Baca Juga: Berlindung dari Godaan Setan yang Terkutuk, Faedah Surat An Naas
Taubat dan istighfar
Allah Ta’ala berfirman,
إِنَّ الَّذِينَ اتَّقَوْا إِذَا مَسَّهُمْ طَائِفٌ مِنَ الشَّيْطَانِ تَذَكَّرُوا فَإِذَا هُمْ مُبْصِرُونَ
“Sesungguhnya orang-orang yang bertakwa bila mereka ditimpa was-was dari syaitan, mereka ingat kepada Allah, maka ketika itu juga mereka melihat kesalahan-kesalahannya.” (QS. Al-A’raf: 201)
Disebutkan oleh Ibnu Katsir dalam Tafsir Al-Qur’an Al-‘Azhim (4: 144), di antara tafsiran ayat di atas adalah ketika seseorang tertimpa dosa,
lalu ia mengingat akan hukuman Allah dan pahala besar dari Allah serta janji-Nya, ia pun bertaubat dan kembali pada-Nya.
Ia meminta perlindungan pada Allah dan kembali sesegera pada-Nya. Kemudian ia istiqamah dan berusaha terus menjadi baik.
Syaikh ‘Umar Al-Asyqar menyatakan bahwa itu menunjukkan kalau setan hampir-hampir telah menjadikan manusia dalam keadaan buta terhadap kebenaran, ia tidak bisa melihatnya karena hatinya dalam keadaan tertutup dengan syubhat dan berbagai keraguan. (‘Alam Al-Jin wa Asy-Syaithon, hlm. 175)

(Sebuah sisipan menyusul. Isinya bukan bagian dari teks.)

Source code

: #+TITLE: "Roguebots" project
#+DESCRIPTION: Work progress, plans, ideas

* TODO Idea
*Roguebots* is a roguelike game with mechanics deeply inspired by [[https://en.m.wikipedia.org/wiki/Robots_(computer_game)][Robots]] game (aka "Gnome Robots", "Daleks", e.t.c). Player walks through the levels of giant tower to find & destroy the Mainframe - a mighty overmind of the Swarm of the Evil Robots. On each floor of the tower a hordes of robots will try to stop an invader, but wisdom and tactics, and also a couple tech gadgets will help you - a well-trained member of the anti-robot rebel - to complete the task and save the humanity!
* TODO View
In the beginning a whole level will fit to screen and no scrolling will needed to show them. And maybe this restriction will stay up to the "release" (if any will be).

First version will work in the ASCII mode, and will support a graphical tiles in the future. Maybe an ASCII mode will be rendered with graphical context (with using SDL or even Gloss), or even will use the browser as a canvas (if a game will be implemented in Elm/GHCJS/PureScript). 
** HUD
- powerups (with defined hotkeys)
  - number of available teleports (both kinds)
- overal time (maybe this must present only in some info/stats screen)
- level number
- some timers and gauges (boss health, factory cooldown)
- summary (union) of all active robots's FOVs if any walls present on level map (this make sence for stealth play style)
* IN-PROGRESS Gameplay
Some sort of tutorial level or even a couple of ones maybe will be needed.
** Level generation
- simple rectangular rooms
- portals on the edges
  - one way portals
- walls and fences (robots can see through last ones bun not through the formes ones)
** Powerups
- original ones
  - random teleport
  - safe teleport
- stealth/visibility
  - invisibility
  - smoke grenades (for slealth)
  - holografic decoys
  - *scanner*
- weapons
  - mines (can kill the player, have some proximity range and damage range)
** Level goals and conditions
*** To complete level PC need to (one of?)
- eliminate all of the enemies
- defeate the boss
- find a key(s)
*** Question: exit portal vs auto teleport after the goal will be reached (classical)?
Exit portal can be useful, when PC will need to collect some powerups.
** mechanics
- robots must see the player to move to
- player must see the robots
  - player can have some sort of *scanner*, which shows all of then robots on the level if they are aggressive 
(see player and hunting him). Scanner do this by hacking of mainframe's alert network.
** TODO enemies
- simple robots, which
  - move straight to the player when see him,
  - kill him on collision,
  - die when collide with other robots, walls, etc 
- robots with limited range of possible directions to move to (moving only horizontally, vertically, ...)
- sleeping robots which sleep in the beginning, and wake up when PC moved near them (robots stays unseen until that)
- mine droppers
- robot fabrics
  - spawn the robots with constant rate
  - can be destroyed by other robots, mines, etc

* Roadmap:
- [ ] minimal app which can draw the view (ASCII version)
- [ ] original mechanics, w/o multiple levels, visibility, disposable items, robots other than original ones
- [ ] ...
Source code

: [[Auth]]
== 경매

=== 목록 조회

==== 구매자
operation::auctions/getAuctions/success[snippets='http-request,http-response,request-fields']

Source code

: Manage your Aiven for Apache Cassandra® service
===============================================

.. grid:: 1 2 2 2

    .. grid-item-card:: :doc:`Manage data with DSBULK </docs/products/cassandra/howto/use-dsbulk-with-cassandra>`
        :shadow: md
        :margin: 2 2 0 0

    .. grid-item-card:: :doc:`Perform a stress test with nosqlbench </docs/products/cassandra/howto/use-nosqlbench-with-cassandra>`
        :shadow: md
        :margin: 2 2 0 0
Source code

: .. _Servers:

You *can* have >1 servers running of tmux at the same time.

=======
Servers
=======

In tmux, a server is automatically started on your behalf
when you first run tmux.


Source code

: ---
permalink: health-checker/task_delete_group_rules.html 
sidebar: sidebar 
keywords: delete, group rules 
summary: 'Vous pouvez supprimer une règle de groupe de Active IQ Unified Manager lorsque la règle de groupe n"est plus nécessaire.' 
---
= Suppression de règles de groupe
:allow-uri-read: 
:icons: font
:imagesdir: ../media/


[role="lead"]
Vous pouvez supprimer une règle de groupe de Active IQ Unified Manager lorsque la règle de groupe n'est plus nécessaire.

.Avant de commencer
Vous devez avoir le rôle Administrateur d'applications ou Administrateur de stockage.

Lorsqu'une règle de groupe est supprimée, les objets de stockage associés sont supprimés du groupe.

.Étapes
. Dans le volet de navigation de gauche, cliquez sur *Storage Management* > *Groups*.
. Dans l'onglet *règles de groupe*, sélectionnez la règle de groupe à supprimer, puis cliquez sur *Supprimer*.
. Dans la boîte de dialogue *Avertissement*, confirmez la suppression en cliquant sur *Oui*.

Berarti, kita bisa selamat dari godaan dan gangguan setan adalah dengan istighfar dan taubat. Karena dengan melakukan seperti itu barulah selamat dari kerugian sebagaimana disebutkan dalam ayat,
قَالَا رَبَّنَا ظَلَمْنَا أَنْفُسَنَا وَإِنْ لَمْ تَغْفِرْ لَنَا وَتَرْحَمْنَا لَنَكُونَنَّ مِنَ الْخَاسِرِينَ
“Keduanya berkata: “Ya Tuhan kami, kami telah menganiaya diri kami sendiri, dan jika Engkau tidak mengampuni kami dan memberi rahmat kepada kami, niscaya pastilah kami termasuk orang-orang yang merugi.” (QS. Al-A’raf: 23).
Keduanya di sini adalah Nabi Adam dan istrinya, Hawa yang telah mendekati pohon terlarang. Mereka menyesal dan bertaubat dengan sungguh pada Allah.
Mereka nyatakan bahwa kalau Allah tidak mengampuni mereka, tentu mereka akan termasuk orang yang merugi.
Wallahu waliyyut taufiq. Semoga kita semua bisa menempuh enam langkah tersebut agar bisa terbentengi dan terlindungi dari gangguan setan. Aamiin.[ind]
Referensi: ‘Alam Al-Jin wa Asy-Syaithon. Cetakan kelimabelas, tahun 1423 H. Syaikh Prof. Dr. ‘Umar bin Sulaiman bin ‘Abdullah Al-Asyqar. Penerbit Darun Nafais.
Tafsir Al-Qur’an Al-‘Azhim. Cetakan pertama, tahun 1431 H. Ibnu Katsir. Penerbit Dar Ibnul Jauzi.